Cibario 2

Un blog, un diario, un percorso che rinasce con Piattoforte.

La parola blog è la contrazione di web-log e io la questione l’ho presa davvero alla lettera. Perché un diario si prende e si lascia, anche in funzione della propria vita, e non ci si preoccupa troppo di chi lo leggerà. Lo dico subito, per rispetto nei confronti di quelle (tante) persone che, a distanza di un anno, tornano instancabili su questa pagina. E quelli che mi hanno chiesto, incitato o rimproverato. A volte – è già successo e può succedere ancora − va così. Poi la vita ti porta anche su strade nuove, ti cambia velocemente mezzo di trasporto, ti sorprende e ti spaventa, o ti fa arrabbiare. E cambia tutto. In questi ultimi mesi a me è successo una decina di volte, in una successione continua di cicli e di prove, che mi hanno spiazzato ma anche aperto orizzonti.

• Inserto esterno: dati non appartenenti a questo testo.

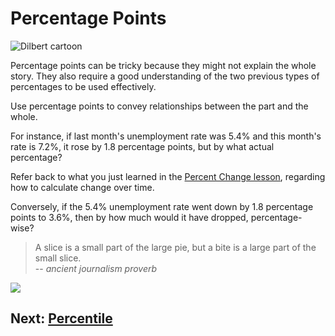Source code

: # Percentage Points

![Dilbert cartoon](https://i.imgur.com/twnvCqD.jpg)

Percentage points can be tricky because they might not explain the whole story. They also require a good understanding of the two previous types of percentages to be used effectively.

Use percentage points to convey relationships between the part and the whole.

For instance, if last month's unemployment rate was 5.4% and this month's rate is 7.2%, it rose by 1.8 percentage points, but by what actual percentage?

Refer back to what you just learned in the [Percent Change lesson](02-percent-change.md), regarding how to calculate change over time.

Conversely, if the 5.4% unemployment rate went down by 1.8 percentage points to 3.6%, then by how much would it have dropped, percentage-wise?

>A slice is a small part of the large pie, but a bite is a large part of the small slice.  
-- _ancient journalism proverb_

![](https://i.imgur.com/uBfRkzc.jpg)

## Next: [Percentile](04-percentile.md)
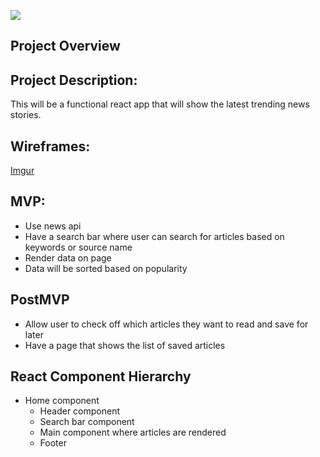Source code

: ![](https://giphy.com/gifs/fVeo7iZldhfxC94Hwh/html5)

## Project Overview

## Project Description:
This will be a functional react app that will show the latest trending news stories.

## Wireframes:
[Imgur](https://i.imgur.com/bnteKR9.png)

## MVP:
- Use news api
- Have a search bar where user can search for articles based on keywords or source name
- Render data on page
- Data will be sorted based on popularity 

## PostMVP 
- Allow user to check off which articles they want to read and save for later
- Have a page that shows the list of saved articles

## React Component Hierarchy
- Home component 
    - Header component
    - Search bar component
    - Main component where articles are rendered
    - Footer 
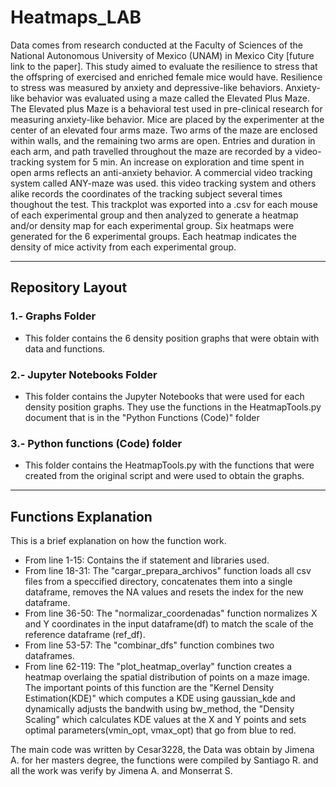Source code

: # Heatmaps_LAB
Data comes from research conducted at the Faculty of Sciences of the National Autonomous University of Mexico (UNAM) in Mexico City [future link to the paper]. This study aimed to evaluate the resilience to stress that the offspring of exercised and enriched female mice would have. Resilience to stress was measured by anxiety and depressive-like behaviors. Anxiety-like behavior was evaluated using a maze called the Elevated Plus Maze. The Elevated plus Maze is a behavioral test used in pre-clinical research for measuring anxiety-like behavior. Mice are placed by the experimenter at the center of an elevated four arms maze. Two arms of the maze are enclosed within walls, and the remaining two arms are open. Entries and duration in each arm,  and path travelled throughout the maze are recorded by a video-tracking system for 5 min. An increase on exploration and time spent in open arms reflects an anti-anxiety behavior. A commercial video tracking system called ANY-maze was used. this video tracking system and others alike records the coordinates of the tracking subject several times thoughout the test. This trackplot was exported into a .csv for each mouse of each experimental group and then analyzed to generate a heatmap and/or density map  for each experimental group. Six heatmaps were generated for the 6 experimental groups. Each heatmap indicates  the density of mice activity from each experimental group.

------------

## Repository Layout


### 1.- Graphs Folder

- This folder contains the 6 density position graphs that were obtain with data and functions.


### 2.- Jupyter Notebooks Folder

- This folder contains the Jupyter Notebooks that were used for each density position graphs. They use the functions in the HeatmapTools.py document that is in the "Python Functions (Code)" folder

  
### 3.- Python functions (Code) folder

- This folder contains the HeatmapTools.py with the functions that were created from the original script and were used to obtain the graphs.

------------

## Functions Explanation

This is a brief explanation on how the function work.

  - From line 1-15: Contains the if statement and libraries used.
  - From line 18-31: The "cargar_prepara_archivos" function loads all csv files from a speccified directory, concatenates them into a single dataframe, removes the NA values and resets the index for the new dataframe.
  - From line 36-50: The "normalizar_coordenadas" function normalizes X and Y coordinates in the input dataframe(df) to match the scale of the reference dataframe (ref_df).
  - From line 53-57: The "combinar_dfs" function combines two dataframes.
  - From line 62-119: The "plot_heatmap_overlay" function creates a heatmap overlaing the spatial distribution of points on a maze image. The important points of this function are the "Kernel Density Estimation(KDE)" which computes a KDE using gaussian_kde and dynamically adjusts the bandwith using bw_method, the "Density Scaling" which calculates KDE values at the X and Y points and sets optimal parameters(vmin_opt, vmax_opt) that go from blue to red.



The main code was written by Cesar3228, the Data was obtain by Jimena A. for her masters degree, the functions were compiled by Santiago R. and all the work was verify by Jimena A. and Monserrat S.
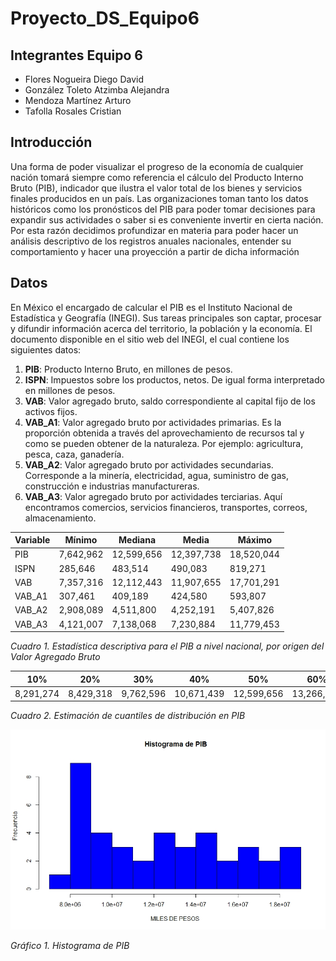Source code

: # Proyecto_DS_Equipo6
## Integrantes Equipo 6
- Flores Nogueira Diego David
- González Toleto Atzimba Alejandra
- Mendoza Martínez Arturo
- Tafolla Rosales Cristian
## Introducción
Una forma de poder visualizar el progreso de la economía de cualquier nación tomará siempre como referencia el cálculo del Producto Interno Bruto (PIB), indicador que ilustra el valor total de los bienes y servicios finales producidos en un país.
Las organizaciones toman tanto los datos históricos como los pronósticos del PIB para poder tomar decisiones para expandir sus actividades o saber si es conveniente invertir en cierta nación. Por esta razón decidimos profundizar en materia para poder hacer un análisis descriptivo de los registros anuales nacionales, entender su comportamiento y hacer una proyección a partir de dicha información
## Datos
En México el encargado de calcular el PIB es el Instituto Nacional de Estadística y Geografía (INEGI). Sus tareas principales son captar, procesar y difundir información acerca del territorio, la población y la economía.
El documento disponible en el sitio web del INEGI, el cual contiene los siguientes datos:
1. **PIB**: Producto Interno Bruto, en millones de pesos.
2. **ISPN**: Impuestos sobre los productos, netos. De igual forma interpretado en millones de pesos.
3. **VAB**: Valor agregado bruto, saldo correspondiente al capital fijo de los activos fijos.
4. **VAB_A1**: Valor agregado bruto por actividades primarias. Es la proporción obtenida a través del aprovechamiento de recursos tal y como se pueden obtener de la naturaleza. Por ejemplo: agricultura, pesca, caza, ganadería.
5. **VAB_A2**: Valor agregado bruto por actividades secundarias. Corresponde a la minería, electricidad, agua, suministro de gas, construcción e industrias manufactureras.
6. **VAB_A3**: Valor agregado bruto por actividades terciarias. Aquí encontramos comercios, servicios financieros, transportes, correos, almacenamiento.

| Variable  | Mínimo | Mediana  | Media | Máximo |
| ------------- | ------------- | ------------- | ------------- | ------------- |
| PIB  | 7,642,962  | 12,599,656  | 12,397,738  | 18,520,044  |
| ISPN  | 285,646 | 483,514 | 490,083 | 819,271|
| VAB  | 7,357,316 | 12,112,443 | 11,907,655 | 17,701,291 |
| VAB_A1  | 307,461 | 409,189 | 424,580 | 593,807 |
| VAB_A2  | 2,908,089 | 4,511,800 | 4,252,191 | 5,407,826 |
| VAB_A3  | 4,121,007 | 7,138,068 | 7,230,884 | 11,779,453 |

*Cuadro 1. Estadística descriptiva para el PIB a nivel nacional, por origen del Valor Agregado Bruto*

|10% | 20% | 30% | 40% | 50% | 60% | 70% | 80% | 90%
| ------------- | ------------- | ------------- | ------------- | ------------- | ------------- | ------------- | ------------- | ------------- |
|8,291,274 | 8,429,318 | 9,762,596 | 10,671,439 | 12,599,656 | 13,266,557 | 14,611,063 | 15,608,212 | 17,337,846 |

*Cuadro 2. Estimación de cuantiles de distribución en PIB*

![alt text](https://github.com/CrisTafRos/Proyecto_DS_Equipo6/raw/main/histograma_PIB.jpeg)

*Gráfico 1. Histograma de PIB*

Per questo Cibario rinasce, non riprende. In un contesto nuovo, come quello del progetto Piattoforte.it al quale in Giunti stiamo lavorando da un po’. Con grandi soddisfazioni. E che sarà la testa pensante (e, perché no, l’ariete) di un percorso nuovo per l’enogastronomia di questo grande editore. Ci lavoriamo da anni, insieme a Slow Food, e adesso è venuto il momento di mostrare le prime tappe del nostro lavoro, e condividere il progetto.

L’autunno è pieno di novità e Cibario cercherà di raccontarle. Ma cercherà anche di essere un diario autonomo, il mio, qualche volta critico e più personale, possibilmente stimolato dai commenti di tutti voi che leggete (e mangiate). Ci conto.